____ Data records
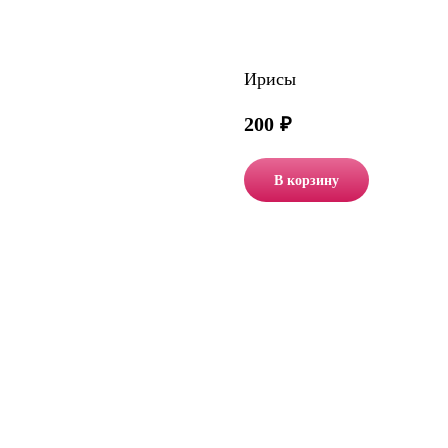
Ирисы
200
₽
В корзину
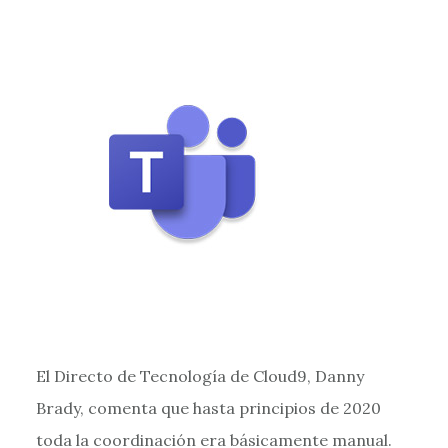
El Directo de Tecnología de Cloud9, Danny
Brady, comenta que hasta principios de 2020
toda la coordinación era básicamente manual.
________
-- Task requirements --
Exactly reproduce the lines beginning with the one that contains "Brady, comenta que hasta principios de 2020" and ending with the last line of the material, both included. Leave out everything else.

-- Solution for this task --
Brady, comenta que hasta principios de 2020
toda la coordinación era básicamente manual.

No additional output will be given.